- DIRECTIONS FOR THIS TASK -
The expected output is exactly the lines below, starting at the line with "none; stroke-linecap: round;" and ending at the line with "M655,699L701,700L700,747H654Z", both included; no other line belongs in it.
··· DATA FOR THIS TASK ···
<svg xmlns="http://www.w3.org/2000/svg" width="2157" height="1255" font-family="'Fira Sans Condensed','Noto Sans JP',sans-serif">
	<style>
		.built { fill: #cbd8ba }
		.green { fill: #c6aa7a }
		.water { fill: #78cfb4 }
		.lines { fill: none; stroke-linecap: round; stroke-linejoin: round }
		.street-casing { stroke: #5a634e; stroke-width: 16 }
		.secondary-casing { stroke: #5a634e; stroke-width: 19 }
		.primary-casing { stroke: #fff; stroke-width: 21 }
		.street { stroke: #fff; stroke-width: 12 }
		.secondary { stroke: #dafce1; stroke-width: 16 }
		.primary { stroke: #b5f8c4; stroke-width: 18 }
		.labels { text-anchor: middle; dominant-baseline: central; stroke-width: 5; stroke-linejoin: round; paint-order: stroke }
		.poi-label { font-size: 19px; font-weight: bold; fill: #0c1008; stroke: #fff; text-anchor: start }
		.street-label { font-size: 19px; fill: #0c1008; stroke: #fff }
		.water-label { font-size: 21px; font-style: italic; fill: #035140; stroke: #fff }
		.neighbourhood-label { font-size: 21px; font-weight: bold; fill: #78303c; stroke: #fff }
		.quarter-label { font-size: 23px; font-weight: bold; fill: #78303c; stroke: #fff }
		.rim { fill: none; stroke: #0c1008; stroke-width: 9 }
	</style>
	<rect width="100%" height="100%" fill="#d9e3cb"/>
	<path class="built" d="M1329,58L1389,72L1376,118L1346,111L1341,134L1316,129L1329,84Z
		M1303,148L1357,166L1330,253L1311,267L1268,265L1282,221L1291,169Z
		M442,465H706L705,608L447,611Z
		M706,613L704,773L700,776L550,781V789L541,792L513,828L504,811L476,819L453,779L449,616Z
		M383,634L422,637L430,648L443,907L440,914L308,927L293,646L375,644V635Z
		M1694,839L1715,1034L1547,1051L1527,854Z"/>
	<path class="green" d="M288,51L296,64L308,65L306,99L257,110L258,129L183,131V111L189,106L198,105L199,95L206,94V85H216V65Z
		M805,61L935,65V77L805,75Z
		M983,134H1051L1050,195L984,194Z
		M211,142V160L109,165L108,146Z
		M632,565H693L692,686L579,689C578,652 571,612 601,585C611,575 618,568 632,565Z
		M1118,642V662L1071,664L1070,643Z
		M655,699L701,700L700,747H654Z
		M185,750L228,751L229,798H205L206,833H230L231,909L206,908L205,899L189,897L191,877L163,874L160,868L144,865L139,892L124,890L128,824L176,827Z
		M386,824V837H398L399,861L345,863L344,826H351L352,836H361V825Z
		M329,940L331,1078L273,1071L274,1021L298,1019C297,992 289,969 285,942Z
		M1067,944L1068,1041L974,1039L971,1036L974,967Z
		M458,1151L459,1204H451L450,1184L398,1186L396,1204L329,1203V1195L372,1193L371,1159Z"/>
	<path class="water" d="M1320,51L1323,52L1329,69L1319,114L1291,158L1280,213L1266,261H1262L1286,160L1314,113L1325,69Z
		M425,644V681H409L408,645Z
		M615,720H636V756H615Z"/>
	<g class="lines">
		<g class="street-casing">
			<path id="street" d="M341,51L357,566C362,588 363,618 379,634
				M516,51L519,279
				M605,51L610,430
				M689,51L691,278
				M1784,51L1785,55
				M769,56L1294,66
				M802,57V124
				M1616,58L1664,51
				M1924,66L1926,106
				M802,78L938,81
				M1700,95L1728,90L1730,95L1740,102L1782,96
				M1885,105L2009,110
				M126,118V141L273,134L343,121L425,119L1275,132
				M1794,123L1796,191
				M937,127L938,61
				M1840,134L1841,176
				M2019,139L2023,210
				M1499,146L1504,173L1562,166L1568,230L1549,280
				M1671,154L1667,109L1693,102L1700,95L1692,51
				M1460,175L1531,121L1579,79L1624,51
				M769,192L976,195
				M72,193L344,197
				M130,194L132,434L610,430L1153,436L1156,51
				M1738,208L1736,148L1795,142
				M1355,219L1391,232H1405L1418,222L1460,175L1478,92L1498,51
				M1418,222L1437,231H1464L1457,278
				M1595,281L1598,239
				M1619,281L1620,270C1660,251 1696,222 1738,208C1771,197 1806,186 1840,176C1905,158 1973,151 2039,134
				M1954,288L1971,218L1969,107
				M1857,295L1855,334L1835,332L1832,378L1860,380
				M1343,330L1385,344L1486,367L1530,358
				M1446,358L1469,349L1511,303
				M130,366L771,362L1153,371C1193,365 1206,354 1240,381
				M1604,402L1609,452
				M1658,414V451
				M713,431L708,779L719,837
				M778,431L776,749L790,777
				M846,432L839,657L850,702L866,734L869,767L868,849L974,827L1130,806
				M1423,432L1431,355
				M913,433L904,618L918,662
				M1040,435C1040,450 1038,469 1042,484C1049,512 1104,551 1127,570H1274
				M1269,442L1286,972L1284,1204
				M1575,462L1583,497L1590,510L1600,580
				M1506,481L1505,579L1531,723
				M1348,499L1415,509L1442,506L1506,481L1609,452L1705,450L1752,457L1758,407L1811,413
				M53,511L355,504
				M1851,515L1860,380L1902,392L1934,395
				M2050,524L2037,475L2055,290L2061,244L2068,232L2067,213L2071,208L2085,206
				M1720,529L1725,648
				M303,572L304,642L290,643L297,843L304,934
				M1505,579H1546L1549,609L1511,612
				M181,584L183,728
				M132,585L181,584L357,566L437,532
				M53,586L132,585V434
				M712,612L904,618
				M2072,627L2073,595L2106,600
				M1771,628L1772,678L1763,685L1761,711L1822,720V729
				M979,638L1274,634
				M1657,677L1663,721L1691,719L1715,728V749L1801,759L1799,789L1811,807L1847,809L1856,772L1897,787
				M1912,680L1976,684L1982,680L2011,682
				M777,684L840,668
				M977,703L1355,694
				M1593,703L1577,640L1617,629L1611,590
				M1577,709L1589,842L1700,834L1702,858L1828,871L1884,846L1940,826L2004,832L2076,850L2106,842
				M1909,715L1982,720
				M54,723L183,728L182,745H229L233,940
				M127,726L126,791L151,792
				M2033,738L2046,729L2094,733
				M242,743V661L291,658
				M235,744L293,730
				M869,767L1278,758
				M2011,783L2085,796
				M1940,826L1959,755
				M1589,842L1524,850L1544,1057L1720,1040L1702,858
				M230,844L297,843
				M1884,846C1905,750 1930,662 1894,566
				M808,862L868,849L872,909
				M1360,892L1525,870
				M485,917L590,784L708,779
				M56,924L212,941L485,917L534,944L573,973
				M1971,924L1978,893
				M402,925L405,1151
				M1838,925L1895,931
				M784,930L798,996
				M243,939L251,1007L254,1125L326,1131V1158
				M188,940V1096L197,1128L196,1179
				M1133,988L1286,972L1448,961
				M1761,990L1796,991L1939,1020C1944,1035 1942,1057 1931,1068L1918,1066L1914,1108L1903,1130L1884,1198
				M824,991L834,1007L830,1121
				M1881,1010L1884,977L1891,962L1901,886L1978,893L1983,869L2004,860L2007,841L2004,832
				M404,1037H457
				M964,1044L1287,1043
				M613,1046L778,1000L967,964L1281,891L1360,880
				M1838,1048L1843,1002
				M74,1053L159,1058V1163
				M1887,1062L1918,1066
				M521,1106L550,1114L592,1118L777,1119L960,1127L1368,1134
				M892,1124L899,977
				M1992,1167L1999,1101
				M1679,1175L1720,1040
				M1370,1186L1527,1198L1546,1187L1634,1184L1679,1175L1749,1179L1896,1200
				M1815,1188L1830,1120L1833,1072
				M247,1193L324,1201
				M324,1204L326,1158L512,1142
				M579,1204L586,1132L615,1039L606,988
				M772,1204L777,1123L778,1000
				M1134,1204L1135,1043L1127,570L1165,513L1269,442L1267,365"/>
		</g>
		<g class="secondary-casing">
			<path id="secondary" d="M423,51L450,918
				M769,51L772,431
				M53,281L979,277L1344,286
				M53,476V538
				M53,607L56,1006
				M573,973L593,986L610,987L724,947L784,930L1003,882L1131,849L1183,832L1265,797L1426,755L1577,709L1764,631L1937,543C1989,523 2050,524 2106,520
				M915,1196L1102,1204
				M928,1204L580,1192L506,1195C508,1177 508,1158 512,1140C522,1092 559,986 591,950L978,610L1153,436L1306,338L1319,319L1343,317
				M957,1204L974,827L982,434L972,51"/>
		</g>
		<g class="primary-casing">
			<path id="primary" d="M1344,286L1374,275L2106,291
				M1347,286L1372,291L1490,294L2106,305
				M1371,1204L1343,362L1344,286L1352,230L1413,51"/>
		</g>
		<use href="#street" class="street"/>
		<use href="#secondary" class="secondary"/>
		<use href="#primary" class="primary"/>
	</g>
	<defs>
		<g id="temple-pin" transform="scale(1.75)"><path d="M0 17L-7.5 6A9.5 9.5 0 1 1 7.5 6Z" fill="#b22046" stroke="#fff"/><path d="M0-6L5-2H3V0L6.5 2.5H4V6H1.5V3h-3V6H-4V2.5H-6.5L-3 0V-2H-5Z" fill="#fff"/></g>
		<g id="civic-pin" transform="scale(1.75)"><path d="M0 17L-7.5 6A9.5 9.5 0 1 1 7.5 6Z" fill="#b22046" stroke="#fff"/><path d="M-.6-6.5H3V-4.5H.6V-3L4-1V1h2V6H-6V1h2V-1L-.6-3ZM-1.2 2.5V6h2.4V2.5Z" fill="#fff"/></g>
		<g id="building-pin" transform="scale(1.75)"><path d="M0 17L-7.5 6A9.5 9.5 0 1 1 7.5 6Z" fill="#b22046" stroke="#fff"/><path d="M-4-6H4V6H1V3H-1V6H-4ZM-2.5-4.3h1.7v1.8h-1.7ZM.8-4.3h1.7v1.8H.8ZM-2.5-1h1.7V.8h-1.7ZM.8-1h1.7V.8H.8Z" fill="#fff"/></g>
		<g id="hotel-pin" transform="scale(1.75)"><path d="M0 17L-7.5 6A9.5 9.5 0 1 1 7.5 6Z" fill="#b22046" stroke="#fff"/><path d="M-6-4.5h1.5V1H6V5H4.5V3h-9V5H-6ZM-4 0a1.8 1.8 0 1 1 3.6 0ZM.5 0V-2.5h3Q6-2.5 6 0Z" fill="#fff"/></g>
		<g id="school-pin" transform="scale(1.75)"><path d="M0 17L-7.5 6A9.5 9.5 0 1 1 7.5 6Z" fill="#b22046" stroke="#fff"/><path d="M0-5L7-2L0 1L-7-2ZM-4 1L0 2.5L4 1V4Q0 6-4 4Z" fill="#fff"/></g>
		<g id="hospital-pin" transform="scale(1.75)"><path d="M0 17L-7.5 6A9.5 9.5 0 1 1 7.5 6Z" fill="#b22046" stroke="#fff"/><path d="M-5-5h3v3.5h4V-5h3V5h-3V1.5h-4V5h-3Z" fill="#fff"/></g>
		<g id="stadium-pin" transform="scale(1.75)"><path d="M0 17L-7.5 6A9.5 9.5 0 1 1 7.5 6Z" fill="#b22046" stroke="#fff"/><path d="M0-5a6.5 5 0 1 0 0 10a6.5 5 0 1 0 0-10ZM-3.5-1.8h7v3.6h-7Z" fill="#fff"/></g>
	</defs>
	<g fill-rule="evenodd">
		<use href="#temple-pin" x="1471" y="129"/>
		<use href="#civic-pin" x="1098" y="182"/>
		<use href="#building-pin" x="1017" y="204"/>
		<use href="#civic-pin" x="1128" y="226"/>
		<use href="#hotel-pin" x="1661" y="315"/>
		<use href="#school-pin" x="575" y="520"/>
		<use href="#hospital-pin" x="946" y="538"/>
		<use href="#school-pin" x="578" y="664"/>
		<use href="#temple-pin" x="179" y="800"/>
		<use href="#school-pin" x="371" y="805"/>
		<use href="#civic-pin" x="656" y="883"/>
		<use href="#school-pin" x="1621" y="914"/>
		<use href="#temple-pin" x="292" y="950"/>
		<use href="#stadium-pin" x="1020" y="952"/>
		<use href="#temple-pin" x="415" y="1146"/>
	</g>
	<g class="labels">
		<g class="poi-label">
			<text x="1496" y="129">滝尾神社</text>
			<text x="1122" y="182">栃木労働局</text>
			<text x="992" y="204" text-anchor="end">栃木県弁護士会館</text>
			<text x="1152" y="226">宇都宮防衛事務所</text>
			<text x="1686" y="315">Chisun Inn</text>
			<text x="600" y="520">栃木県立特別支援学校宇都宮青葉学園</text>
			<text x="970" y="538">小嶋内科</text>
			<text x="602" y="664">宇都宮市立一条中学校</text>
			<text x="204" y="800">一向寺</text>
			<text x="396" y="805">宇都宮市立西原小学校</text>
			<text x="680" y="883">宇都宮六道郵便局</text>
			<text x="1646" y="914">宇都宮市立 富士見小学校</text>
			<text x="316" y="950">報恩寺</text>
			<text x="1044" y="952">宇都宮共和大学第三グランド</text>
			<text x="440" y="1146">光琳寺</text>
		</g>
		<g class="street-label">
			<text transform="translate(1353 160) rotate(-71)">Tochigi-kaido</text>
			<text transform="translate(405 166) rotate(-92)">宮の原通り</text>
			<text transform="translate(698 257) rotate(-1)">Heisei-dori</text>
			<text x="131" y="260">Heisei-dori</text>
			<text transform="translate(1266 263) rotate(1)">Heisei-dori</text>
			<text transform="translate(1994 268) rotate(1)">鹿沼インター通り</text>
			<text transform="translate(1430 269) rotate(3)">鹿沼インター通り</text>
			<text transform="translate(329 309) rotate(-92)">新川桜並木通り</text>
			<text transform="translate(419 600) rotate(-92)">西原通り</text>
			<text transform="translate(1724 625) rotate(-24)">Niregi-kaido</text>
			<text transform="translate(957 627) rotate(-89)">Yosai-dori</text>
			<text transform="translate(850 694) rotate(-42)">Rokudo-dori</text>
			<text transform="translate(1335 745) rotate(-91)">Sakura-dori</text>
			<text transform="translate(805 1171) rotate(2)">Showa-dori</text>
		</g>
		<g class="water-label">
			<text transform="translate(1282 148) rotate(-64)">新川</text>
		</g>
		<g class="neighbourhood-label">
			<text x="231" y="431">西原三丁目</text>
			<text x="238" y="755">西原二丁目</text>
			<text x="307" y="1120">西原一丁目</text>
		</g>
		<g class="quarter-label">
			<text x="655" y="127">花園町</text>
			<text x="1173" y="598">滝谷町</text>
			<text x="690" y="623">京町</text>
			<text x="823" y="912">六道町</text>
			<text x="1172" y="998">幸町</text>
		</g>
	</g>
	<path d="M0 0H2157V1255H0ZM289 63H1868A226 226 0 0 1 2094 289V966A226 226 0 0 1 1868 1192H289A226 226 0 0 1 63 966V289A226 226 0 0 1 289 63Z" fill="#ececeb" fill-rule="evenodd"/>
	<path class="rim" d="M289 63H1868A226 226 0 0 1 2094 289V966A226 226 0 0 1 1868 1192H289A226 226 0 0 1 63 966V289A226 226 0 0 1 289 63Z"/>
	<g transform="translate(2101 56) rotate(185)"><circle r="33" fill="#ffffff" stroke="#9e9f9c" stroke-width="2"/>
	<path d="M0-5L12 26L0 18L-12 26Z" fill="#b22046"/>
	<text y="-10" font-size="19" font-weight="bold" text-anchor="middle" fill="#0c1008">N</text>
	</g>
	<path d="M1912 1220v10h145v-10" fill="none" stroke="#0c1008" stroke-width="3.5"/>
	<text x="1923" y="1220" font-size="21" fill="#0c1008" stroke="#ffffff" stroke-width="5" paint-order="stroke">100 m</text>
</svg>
···
- EXPECTED ANSWER -
		.lines { fill: none; stroke-linecap: round; stroke-linejoin: round }
		.street-casing { stroke: #5a634e; stroke-width: 16 }
		.secondary-casing { stroke: #5a634e; stroke-width: 19 }
		.primary-casing { stroke: #fff; stroke-width: 21 }
		.street { stroke: #fff; stroke-width: 12 }
		.secondary { stroke: #dafce1; stroke-width: 16 }
		.primary { stroke: #b5f8c4; stroke-width: 18 }
		.labels { text-anchor: middle; dominant-baseline: central; stroke-width: 5; stroke-linejoin: round; paint-order: stroke }
		.poi-label { font-size: 19px; font-weight: bold; fill: #0c1008; stroke: #fff; text-anchor: start }
		.street-label { font-size: 19px; fill: #0c1008; stroke: #fff }
		.water-label { font-size: 21px; font-style: italic; fill: #035140; stroke: #fff }
		.neighbourhood-label { font-size: 21px; font-weight: bold; fill: #78303c; stroke: #fff }
		.quarter-label { font-size: 23px; font-weight: bold; fill: #78303c; stroke: #fff }
		.rim { fill: none; stroke: #0c1008; stroke-width: 9 }
	</style>
	<rect width="100%" height="100%" fill="#d9e3cb"/>
	<path class="built" d="M1329,58L1389,72L1376,118L1346,111L1341,134L1316,129L1329,84Z
		M1303,148L1357,166L1330,253L1311,267L1268,265L1282,221L1291,169Z
		M442,465H706L705,608L447,611Z
		M706,613L704,773L700,776L550,781V789L541,792L513,828L504,811L476,819L453,779L449,616Z
		M383,634L422,637L430,648L443,907L440,914L308,927L293,646L375,644V635Z
		M1694,839L1715,1034L1547,1051L1527,854Z"/>
	<path class="green" d="M288,51L296,64L308,65L306,99L257,110L258,129L183,131V111L189,106L198,105L199,95L206,94V85H216V65Z
		M805,61L935,65V77L805,75Z
		M983,134H1051L1050,195L984,194Z
		M211,142V160L109,165L108,146Z
		M632,565H693L692,686L579,689C578,652 571,612 601,585C611,575 618,568 632,565Z
		M1118,642V662L1071,664L1070,643Z
		M655,699L701,700L700,747H654Z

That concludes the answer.